Personal information
- Full name: Kristoffer Mohsen Khazeni
- Date of birth: June 25, 1995 (age 30)
- Place of birth: Stockholm, Sweden
- Height: 1.85 m (6 ft 1 in)
- Position: Midfielder

Youth career
- Kärrdals IF
- FC Djursholm

Senior career*
- Years: Team / Apps / (Gls)
- 2013–2014: Danderyds SK / 13 / (4)
- 2015–2016: Enebybergs IF / 41 / (26)
- 2017–2018: IFK Stocksund / 42 / (33)
- 2019: IF Sylvia / 19 / (6)
- 2020–2024: IFK Norrköping / 53 / (2)

= Kristoffer Khazeni =

Swedish footballer (born 1995)

Kristoffer Mohsen Khazeni (کریستوفر محسن خازنی; born 25 June 1995) is a Swedish footballer who played as a midfielder.
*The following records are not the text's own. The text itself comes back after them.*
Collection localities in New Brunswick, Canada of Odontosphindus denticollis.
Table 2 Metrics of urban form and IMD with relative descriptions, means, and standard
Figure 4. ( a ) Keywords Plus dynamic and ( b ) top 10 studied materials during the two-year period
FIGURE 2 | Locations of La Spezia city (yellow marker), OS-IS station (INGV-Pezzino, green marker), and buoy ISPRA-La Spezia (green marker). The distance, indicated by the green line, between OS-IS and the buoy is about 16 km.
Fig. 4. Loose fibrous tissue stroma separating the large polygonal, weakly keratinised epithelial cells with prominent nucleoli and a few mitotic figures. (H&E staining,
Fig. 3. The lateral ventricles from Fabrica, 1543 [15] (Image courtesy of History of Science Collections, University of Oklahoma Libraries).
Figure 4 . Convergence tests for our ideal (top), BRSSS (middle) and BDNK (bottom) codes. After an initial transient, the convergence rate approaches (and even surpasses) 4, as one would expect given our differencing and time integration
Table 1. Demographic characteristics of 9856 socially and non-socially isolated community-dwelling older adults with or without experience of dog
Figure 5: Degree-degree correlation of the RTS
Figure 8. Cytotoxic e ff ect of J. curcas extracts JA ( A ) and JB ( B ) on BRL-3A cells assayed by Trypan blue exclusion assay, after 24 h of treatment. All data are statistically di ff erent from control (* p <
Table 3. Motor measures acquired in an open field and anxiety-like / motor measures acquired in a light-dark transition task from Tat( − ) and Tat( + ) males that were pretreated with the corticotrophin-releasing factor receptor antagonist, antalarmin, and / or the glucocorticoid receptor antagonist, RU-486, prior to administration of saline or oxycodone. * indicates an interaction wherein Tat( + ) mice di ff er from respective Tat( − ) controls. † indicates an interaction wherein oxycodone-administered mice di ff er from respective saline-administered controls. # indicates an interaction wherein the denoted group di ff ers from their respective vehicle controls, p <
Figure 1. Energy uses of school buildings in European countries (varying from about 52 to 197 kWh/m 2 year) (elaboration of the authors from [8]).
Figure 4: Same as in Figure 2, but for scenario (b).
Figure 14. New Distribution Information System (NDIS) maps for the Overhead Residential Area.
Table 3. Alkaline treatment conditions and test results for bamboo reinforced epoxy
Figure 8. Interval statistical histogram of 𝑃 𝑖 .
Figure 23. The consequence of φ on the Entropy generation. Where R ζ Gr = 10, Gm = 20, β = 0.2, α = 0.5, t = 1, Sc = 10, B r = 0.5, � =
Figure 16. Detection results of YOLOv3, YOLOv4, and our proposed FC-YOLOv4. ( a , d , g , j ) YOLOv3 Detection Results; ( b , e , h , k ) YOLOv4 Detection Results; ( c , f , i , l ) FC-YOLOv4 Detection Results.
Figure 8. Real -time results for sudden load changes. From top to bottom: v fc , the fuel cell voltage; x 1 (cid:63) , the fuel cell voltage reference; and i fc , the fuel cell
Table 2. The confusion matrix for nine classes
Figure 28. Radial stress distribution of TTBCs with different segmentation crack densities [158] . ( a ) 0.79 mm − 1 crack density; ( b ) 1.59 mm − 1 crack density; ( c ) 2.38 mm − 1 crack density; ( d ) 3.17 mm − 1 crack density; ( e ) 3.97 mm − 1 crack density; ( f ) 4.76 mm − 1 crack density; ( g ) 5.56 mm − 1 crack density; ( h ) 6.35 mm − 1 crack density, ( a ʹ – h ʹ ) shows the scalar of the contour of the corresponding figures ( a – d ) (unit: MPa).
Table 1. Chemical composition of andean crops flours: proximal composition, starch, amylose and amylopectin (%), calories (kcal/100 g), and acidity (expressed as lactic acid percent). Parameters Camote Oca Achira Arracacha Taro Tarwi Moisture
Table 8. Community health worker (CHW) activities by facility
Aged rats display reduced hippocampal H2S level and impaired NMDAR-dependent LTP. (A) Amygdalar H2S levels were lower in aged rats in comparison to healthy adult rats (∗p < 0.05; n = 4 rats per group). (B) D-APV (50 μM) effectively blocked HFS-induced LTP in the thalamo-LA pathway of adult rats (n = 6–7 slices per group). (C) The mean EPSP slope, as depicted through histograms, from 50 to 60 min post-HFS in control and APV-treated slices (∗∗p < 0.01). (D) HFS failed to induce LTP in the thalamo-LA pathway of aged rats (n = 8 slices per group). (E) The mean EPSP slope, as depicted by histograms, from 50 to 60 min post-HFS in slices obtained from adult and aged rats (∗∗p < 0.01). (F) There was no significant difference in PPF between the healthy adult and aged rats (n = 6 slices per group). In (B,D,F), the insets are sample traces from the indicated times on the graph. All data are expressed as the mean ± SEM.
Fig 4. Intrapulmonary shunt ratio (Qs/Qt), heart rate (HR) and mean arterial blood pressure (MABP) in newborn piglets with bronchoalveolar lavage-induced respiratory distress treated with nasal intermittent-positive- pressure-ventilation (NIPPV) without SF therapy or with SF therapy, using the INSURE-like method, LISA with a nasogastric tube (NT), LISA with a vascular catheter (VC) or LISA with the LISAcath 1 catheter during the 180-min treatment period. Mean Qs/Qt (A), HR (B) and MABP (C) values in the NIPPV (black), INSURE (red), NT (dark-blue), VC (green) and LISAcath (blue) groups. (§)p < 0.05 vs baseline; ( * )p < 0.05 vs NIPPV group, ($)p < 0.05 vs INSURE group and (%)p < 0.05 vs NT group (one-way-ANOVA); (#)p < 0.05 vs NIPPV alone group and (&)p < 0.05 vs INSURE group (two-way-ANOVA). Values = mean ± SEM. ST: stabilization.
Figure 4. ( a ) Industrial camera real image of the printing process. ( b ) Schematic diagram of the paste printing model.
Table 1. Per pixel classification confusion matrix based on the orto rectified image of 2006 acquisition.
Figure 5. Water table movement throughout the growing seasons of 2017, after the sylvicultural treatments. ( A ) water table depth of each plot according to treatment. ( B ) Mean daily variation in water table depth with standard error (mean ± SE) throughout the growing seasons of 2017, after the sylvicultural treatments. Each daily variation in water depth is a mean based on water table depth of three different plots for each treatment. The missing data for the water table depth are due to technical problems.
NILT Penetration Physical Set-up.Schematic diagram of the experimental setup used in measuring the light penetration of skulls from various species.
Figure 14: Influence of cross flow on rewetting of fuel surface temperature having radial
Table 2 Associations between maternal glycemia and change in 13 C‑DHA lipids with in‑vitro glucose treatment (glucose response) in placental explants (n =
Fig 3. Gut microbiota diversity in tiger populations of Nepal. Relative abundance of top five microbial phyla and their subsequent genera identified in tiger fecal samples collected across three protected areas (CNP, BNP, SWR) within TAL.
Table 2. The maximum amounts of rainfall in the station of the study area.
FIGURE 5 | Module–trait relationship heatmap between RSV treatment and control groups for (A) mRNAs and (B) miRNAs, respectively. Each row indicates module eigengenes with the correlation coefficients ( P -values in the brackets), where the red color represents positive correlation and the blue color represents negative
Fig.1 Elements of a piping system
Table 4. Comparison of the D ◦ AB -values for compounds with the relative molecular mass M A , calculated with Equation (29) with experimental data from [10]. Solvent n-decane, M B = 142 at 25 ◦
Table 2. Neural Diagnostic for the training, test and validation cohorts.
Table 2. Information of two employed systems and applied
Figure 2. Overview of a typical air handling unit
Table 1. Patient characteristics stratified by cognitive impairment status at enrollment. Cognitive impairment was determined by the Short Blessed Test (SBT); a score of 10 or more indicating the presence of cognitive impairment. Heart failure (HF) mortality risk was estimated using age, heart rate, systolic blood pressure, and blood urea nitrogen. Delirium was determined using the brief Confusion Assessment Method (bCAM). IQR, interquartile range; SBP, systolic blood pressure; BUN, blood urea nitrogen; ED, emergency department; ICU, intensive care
He spent five seasons with IFK Norrköping in Allsvenskan.

==Club career==
A prolific goalscorer from the Swedish lower leagues, Khazeni made his Allsvenskan debut for IFK Norrköping on 17 May 2021 against Varbergs BoIS during the 2021 season. He scored his first Allsvenskan goal on 22 September 2021 against IK Sirius.